Newton North’s Grading Committee, founded last spring, aims to make grading more equitable at North, by reflecting on grading practices in order to reflect what students’ are learning.
Many students don’t see grades as an accurate measure of how well they understand the material, and teachers feel that students focus too much on the grade and not enough on the learning.
“I think grades measure how good you are at getting grades. I think grades measure how good you are at school, not how good you are at actually doing stuff,” said junior Max Zuckernik.
“Sometimes the focus is on getting the points but not on actually understanding the concept,” said Math teacher Kanchan Kant. “My grading is going to focus more and more on mastering the content and less on, ‘I just got the point.’”

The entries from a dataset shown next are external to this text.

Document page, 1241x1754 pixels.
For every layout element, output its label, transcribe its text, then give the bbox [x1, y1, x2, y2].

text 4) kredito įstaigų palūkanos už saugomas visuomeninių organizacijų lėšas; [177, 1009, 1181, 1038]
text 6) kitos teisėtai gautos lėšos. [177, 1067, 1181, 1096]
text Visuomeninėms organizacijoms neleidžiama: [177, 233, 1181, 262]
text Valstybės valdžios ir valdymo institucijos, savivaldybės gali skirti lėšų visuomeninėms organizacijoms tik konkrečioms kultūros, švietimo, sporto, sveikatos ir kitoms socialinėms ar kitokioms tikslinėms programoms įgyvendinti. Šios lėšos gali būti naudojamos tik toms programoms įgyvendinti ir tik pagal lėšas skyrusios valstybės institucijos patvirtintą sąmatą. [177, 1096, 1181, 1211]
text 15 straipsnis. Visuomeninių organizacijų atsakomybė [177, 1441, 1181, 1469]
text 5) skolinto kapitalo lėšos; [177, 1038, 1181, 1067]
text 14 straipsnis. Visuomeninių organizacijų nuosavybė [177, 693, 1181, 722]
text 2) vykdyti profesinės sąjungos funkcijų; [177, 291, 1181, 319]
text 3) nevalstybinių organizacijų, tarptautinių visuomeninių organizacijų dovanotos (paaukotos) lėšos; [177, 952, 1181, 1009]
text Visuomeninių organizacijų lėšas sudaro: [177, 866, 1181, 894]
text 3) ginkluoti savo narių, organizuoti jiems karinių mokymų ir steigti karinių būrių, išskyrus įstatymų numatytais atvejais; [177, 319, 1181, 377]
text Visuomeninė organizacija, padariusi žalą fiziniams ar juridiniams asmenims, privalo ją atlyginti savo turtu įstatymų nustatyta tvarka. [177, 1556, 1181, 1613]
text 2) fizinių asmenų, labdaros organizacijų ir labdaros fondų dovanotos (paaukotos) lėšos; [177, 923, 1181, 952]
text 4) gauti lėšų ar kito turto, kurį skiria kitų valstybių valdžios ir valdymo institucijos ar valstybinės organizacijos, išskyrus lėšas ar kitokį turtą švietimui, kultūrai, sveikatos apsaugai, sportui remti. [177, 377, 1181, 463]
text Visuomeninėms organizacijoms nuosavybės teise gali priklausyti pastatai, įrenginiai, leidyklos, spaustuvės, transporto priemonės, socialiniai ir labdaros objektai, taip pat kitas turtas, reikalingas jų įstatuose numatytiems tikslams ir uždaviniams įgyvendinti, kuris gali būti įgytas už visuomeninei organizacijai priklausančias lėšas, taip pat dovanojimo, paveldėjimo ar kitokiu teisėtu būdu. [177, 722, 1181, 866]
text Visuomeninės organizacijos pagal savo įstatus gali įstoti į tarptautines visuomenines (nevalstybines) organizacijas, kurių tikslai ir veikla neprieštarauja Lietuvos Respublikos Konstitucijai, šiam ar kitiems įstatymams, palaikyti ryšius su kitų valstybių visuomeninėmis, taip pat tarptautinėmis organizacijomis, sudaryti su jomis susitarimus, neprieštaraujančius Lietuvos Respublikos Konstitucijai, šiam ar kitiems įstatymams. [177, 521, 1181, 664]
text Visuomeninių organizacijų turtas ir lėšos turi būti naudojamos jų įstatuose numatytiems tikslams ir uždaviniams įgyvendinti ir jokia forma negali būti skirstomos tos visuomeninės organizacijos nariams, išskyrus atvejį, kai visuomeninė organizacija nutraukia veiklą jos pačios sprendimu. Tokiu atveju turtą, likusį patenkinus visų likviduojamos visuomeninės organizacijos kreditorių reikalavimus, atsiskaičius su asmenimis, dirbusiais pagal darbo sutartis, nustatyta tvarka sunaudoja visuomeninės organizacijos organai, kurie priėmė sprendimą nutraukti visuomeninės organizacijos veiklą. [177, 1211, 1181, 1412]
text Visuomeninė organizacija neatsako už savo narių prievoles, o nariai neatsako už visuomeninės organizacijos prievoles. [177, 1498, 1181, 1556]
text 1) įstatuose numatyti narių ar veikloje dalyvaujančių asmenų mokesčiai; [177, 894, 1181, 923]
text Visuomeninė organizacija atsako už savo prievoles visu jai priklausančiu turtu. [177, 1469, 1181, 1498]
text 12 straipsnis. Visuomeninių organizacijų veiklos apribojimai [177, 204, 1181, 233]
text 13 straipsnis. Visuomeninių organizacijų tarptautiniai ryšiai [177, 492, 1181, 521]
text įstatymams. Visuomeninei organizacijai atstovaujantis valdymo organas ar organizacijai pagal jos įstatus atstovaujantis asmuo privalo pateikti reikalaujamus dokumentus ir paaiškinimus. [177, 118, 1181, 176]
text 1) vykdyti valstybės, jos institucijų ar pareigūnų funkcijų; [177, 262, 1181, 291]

Freshman Ma’ayan Rosenbaum said, “it’s hard to show everything that you know in just a singular assignment and there are probably better ways of measuring intelligence and subject mastery.”
The Grading Committee is focusing its work this year around brainstorming ways to improve the grading system.
“The traditional grading system has racist roots because it is directly descended from systems that were designed to produce the ‘correct’ kind of citizens, as defined by those in power,” said science teacher and co-facilitator of the committee on grading reform Heather Hotchkiss. “We see echoes of this in our very specific definitions of what success looks like and how it needs to be enacted to get credit for it.”
The committee began last spring and is facilitated by Hotchkiss and English teacher Derek Knapp. As part of the shift towards more equitable grading practices, teams of teachers in every department will test a variety of grading practices.
Hotchkiss said, “as a school we’re trying to figure out what it would look like to improve grading holistically, for the areas where we know that there are inequitable outcomes that could be alleviated with grading practice changes.”
These grading practices range from not grading homework, to utilizing rubrics in classes like math where rubrics aren’t a primary grading tool.
Research teams in each department are extending the committee’s work by trying out new grading practices. “In the English department, we have a team that is looking at revision and making revision more of a common practice within the classroom setting,” said English teacher Maureen Kavanaugh.
Principal Henry Turner said, “It’s exciting work because I think teachers are really interested in reflecting on what is in the best interest of their students,” said Turner.